The purpose of this project is to automatically fetch Malaysian COVID-19 data from https://kpkesihatan.com/ and stores them in a CSV, which can then be used for data analysis.
Simply clone this repository and run python main.py
in the command prompt.
- The data is first extracted by using the BeautifulSoup library to scrape the HTML content from each day's blog page.
- Then, the content is parsed to extract the relevant COVID-19 data.
- Next, using the Windows Task Scheduler, the data is inserted into a MySQL database hosted on Google Cloud daily.

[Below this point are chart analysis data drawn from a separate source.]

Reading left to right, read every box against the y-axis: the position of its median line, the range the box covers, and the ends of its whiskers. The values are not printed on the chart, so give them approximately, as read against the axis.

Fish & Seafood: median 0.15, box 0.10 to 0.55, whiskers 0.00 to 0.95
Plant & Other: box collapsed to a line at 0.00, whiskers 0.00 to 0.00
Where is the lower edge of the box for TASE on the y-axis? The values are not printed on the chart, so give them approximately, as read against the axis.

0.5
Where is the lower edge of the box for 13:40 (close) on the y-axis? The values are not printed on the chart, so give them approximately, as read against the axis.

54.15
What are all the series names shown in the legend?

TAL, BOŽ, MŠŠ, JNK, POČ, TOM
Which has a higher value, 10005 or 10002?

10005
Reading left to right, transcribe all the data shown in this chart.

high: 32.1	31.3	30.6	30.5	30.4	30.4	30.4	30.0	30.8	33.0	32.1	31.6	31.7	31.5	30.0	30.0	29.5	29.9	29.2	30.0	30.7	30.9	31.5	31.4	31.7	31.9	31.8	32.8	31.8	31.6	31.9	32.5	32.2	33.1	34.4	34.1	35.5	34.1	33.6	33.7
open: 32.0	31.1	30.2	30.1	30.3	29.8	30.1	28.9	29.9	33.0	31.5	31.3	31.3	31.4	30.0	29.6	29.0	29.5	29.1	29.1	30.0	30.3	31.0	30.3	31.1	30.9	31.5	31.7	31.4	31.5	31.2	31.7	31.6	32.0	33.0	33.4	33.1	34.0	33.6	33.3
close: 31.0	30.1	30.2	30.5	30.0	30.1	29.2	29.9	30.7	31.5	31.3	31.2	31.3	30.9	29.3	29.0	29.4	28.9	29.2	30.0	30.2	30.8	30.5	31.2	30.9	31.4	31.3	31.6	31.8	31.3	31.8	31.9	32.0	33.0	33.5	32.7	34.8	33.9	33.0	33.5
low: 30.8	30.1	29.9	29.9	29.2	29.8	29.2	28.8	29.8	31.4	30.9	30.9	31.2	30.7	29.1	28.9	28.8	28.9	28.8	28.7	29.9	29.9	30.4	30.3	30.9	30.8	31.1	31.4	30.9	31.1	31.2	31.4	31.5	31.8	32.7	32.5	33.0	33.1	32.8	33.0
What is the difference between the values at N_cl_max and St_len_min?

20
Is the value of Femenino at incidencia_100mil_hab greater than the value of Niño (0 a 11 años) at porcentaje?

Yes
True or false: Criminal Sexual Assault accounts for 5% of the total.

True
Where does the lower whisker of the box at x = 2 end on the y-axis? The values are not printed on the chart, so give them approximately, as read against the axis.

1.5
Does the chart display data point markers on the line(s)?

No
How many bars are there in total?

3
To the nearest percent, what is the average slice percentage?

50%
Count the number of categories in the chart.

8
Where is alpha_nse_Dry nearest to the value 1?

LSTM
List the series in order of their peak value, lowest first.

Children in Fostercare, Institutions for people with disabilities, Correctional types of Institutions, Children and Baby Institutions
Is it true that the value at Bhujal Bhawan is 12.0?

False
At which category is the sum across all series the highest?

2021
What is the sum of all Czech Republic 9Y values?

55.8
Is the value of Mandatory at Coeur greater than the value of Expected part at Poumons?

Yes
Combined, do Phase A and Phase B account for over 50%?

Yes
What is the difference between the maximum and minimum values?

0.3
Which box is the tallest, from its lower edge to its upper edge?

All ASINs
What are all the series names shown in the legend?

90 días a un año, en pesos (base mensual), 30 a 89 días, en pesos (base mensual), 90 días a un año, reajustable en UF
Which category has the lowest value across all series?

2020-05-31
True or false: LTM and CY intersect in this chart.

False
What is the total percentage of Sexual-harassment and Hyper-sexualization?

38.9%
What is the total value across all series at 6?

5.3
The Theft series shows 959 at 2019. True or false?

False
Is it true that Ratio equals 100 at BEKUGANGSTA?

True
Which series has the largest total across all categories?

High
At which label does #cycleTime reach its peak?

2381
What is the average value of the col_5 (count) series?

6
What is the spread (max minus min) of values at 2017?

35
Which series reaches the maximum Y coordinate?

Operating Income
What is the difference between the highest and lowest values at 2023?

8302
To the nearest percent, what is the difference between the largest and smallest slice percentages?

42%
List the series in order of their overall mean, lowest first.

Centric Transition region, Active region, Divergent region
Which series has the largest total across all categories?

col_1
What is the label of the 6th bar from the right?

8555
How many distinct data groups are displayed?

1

- The data is also stored as a CSV,
covid-data.csv
, for public use.
- Create a dashboard using Django (or another Python web development tool) to visualize the data
- Use the GitHub API to automatically update the CSV in the repository every week
- If you see the
testing.ipynb
document, which I used to as a testing playground, you will notice I initially tried to query the data using the Twitter API. However, since you can only query the most recent 3200 tweets, this is not feasible as a data extraction method. - Prior to 20 January 2021, the posts on the website are in paragraph form, making it exponentially harder to parse the data into case data without doing it manually. In the future, it might be possible to utilize NLP algorithms to parse the data.
- In the current dataset, some dates are missing, as their pages did not "fit" the template generally used in the posts. For these dates, the data must be inputted manually.